La genèse d’un lien social qui dépasse la famille ou le clan est, depuis JJ Rousseau, une préoccupations des juristes et des philosophes. Michel Serres, avec “Le contrat naturel” (Flammarion, 19992), que je relis en ce moment, y rajoute sa pierre.
Il l’illustre d’un tableau (ou d’un fragment de tableau) de Goya dans lequel deux individus se battent à grands coups de bâtons, enfoncés jusqu’aux genoux dans un bourbier ou des sables mouvants: “A chaque mouvement, un trou visqueux les avale, de sorte qu’ils s’enterrent ensemble graduellement. A quel rythme ? Cela dépend de leur agressivité: à lutte plus chaude, mouvements plus vifs et secs, qui accélèrent l’enlisement. L’abîme où ils se précipitent, les belligérants ne le devinent pas: au contraire, de l’extérieur, nous le voyons bien”.

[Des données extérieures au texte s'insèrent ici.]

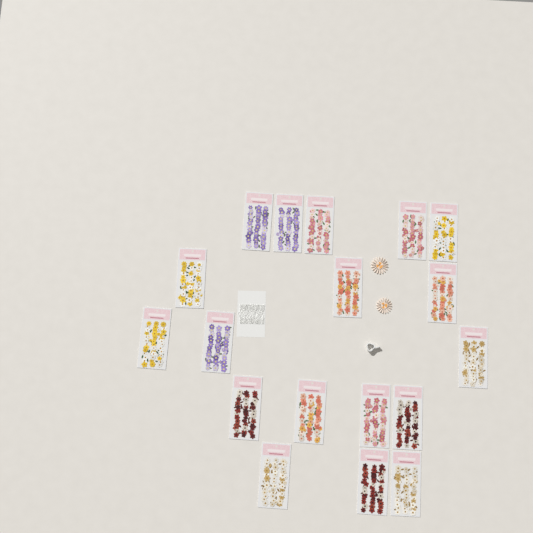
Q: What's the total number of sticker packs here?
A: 18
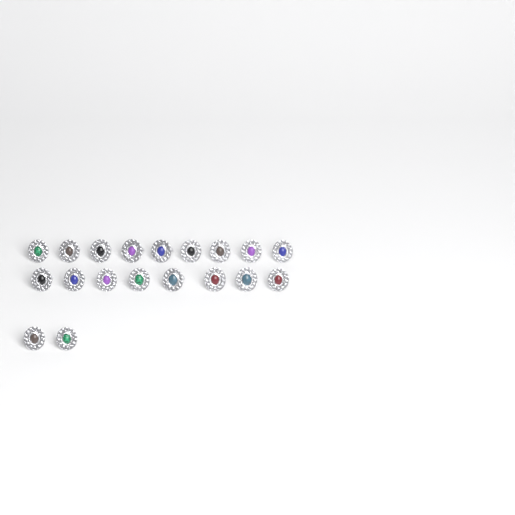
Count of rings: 19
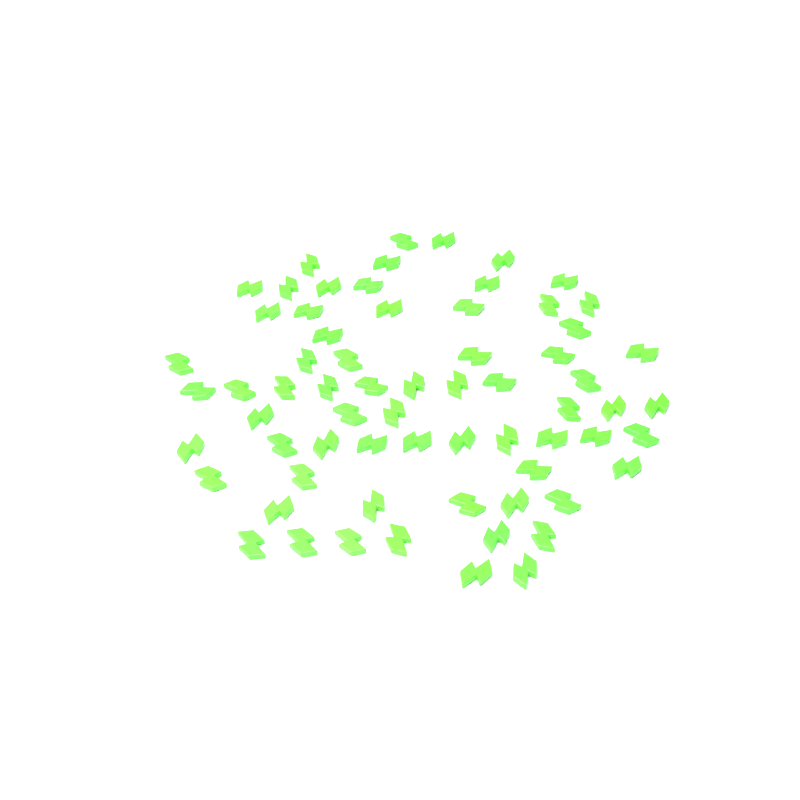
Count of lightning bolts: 67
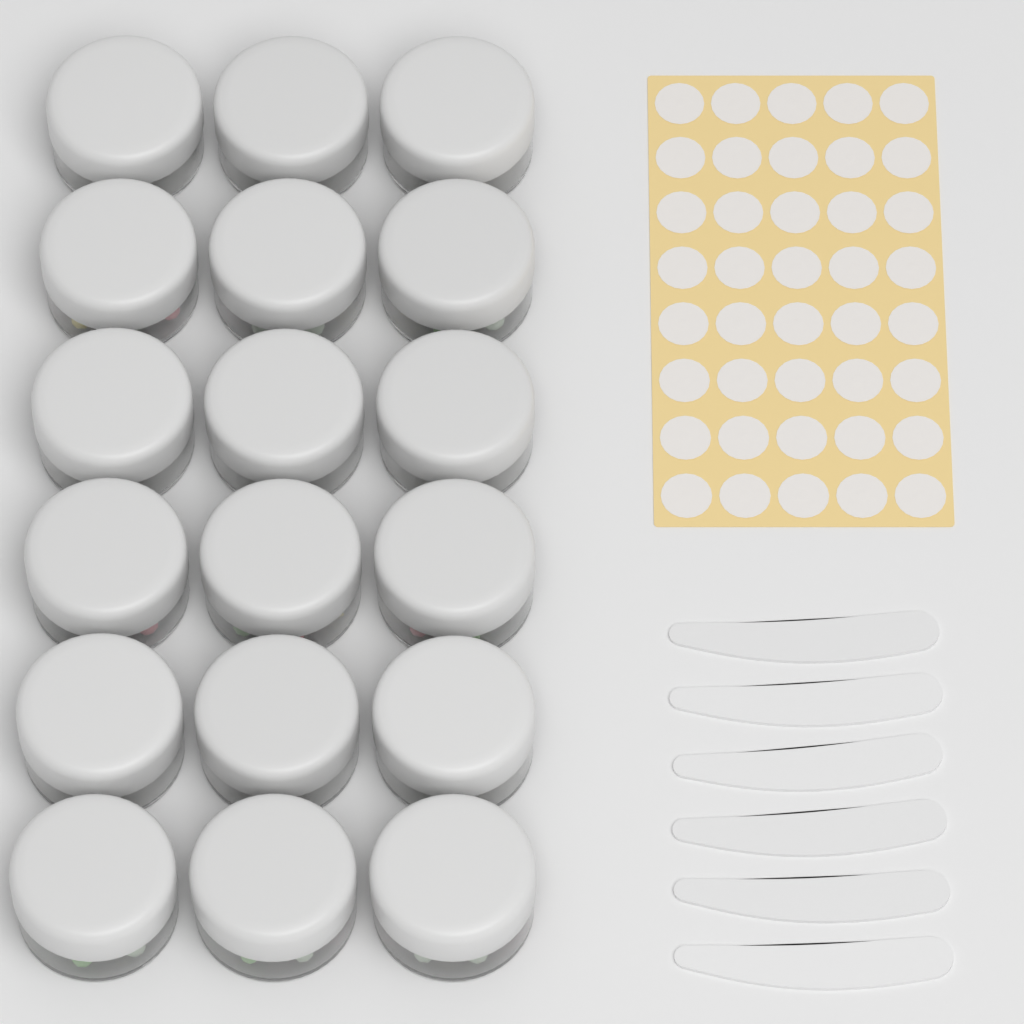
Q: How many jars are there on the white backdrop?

Il oppose l’anomie généralisée où chaque clan assaille les autres, en hostilité “naturelle” et permanente, la Somalie actuelle en étant un exemple poignant, à la guerre qui suppose un contrat préalable de cohabitation raisonnée.
Plus loin, il transfère la problématique au dialogue dans lesquels les deux opposants “luttent ensemble, dans le même camp, contre le bruit qui pourrait brouiller leur voix et leurs arguments” et l’illustre: “Le soir, dans les foyers, la clameur de la télévision fait taire toute discussion. Une vieille publicité de “La voix de son maître” montre un chien assis très sage devant un pavillon de gramophone; nous voici devenus d’obéissants chiots écoutant, passifs, le chahut de nos maîtres”.
Plus loin encore, il montre comment la science, les “lois de la nature”, supplantent peu à peu le droit et en arrive au principe de raison qui “décrit le contrat naturel” sans lequel la nature nous engloutira parce que nous l’aurons détruite.
Ces quelques lignes indignes appauvrissent ce tonique petit ouvrage. J’espère néanmoins donner envie de le lire à tous ceux qui réfléchissent aux origines et à l’évolution du droit.